Thomas Lull pousse un rugissement indistinct. Lisa Durnau est près de lui, elle le tient, le retient, s’accroche à lui de toute sa force d’athlète, de tout son poids, de tout son passé. Elle a dans les oreilles un bruit de fin d’univers. Les traînées brûlantes sur son visage sont des larmes. Et la pluie continue à tomber.

M. Nanda sent ses guerriers dans son dos. Il se tourne vers eux. Pour l’instant, il n’a pas besoin de savoir ce qu’expriment leurs visages. Il désigne Thomas Lull et l’Occidentale qui le retient.

« Arrêtez ces personnes pour non-respect de la Loi sur l’Enregistrement et l’Autorisation des Intelligences Artificielles, ordonne-t-il. Déployez immédiatement toutes nos unités au service Recherche & Développement de Ray Power à l’université de Vârânacî. Et que quelqu’un s’occupe de ça. »

Il rengaine son arme. M. Nanda espère de tout cœur ne plus avoir à s’en servir de la journée.

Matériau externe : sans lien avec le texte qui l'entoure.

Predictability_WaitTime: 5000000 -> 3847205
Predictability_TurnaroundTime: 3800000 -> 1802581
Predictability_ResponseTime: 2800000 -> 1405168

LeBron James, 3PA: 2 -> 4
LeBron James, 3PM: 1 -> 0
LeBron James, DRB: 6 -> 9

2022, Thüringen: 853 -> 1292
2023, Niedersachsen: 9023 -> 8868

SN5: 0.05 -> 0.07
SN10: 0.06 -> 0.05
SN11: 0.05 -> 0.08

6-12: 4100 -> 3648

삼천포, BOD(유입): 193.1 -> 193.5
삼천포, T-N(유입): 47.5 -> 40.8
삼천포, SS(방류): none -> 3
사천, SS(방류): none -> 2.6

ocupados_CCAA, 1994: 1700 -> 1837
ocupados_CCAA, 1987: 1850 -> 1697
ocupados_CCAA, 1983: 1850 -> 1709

Sur votre gauche, annonce le commandant de bord, l’Annapûrnâ, puis le Manaslu et ensuite le Shishapangma. Tous ces sommets dépassent les huit mille mètres. Pour les passagers installés dans la partie gauche de l’appareil, je vous préviendrai quand on en approchera : les bons jours, on voit Sagarmâthâ, comme nous appelons l’Everest.

Tal est blotti dans le large siège de la classe affaires. La tête posée sur l’accoudoir, qu’eil a recouvert d’un coussin, eil dort en lâchant de petits ronflements sopranos alors que le vol depuis Vârânacî dure seulement quarante minutes. Nadja entend les pulsations aiguës sortant de ses écouteurs. Une bande sonore pour tout. HIMÂLAYA MIX. Elle se penche par-dessus le neutre pour regarder par le hublot. Le petit moyen-courrier survole la plaine du Gangâ et celles du Teraï, au Népal, avant de faire le grand saut au-dessus des contreforts fendus par la rivière qui protègent Katmandou. Derrière eux, comme une vague se brisant au bord du monde, se dresse le haut Himâlaya, vaste, blanc, et plus élevé qu’elle ne l’aurait jamais rêvé, ses plus hauts sommets veinés de nuages déchirés portés par le courant-jet. Plus élevé, et s’étendant plus loin : sommet après sommet après sommet, le blanc des glaciers, les cimes et le gris moucheté des vallées s’estompent dans le bleu aux limites de son champ de vision, comme un océan de pierre. Nadja le voit continuer à perte de vue où qu’elle regarde.

Son cœur fait un bond. Elle a dans la gorge quelque chose qu’elle n’arrive pas à avaler. Les larmes lui viennent aux yeux.

Elle se souvient de cette scène dans la pagode-éléphant de Lâl Darfan, mais il manquait à ces montagnes-là le pouvoir de toucher, d’émouvoir, d’inspirer. Elles étaient des plissements de fractales et de nombres, la collision de deux continents imaginaires. Et Lâl Darfan avait aussi été N.K. Jîvanjî qui avait aussi été l’aeai de Gén Trois, comme les extrémités orientales de ces montagnes avaient été ces sommets qu’elle voyait par-dessus le mur de leur jardin à Kaboul. Elle sait fausse l’image de son père en bourreau que lui a montrée la Gén Trois : elle n’est jamais allée dans ce couloir ni dans cette pièce, ne s’est jamais approchée de cette femme qui, selon toute probabilité, n’a jamais existé. Mais elle ne doute pas que d’autres ont existé, que d’autres ont été attachées à cette table pour hurler de quelle manière elles menaçaient l’ordre établi. Elle ne doute pas non plus que cette image lui restera à jamais en mémoire. La mémoire est ce dont je suis faite, avait dit l’aeai. Les souvenirs nous fabriquent, nous nous fabriquons des souvenirs. Elle se souvient d’un autre père, d’une autre Nadja Askarzadah. Elle ne sait pas comment elle va vivre avec l’un et l’autre. Et ces montagnes sont sévères, grandes, froides, elles se poursuivent plus loin que tout ce qu’elle voit, et elle-même se trouve en altitude, seule dans son fauteuil en cuir de classe affaires qui peut s’incliner d’un mètre.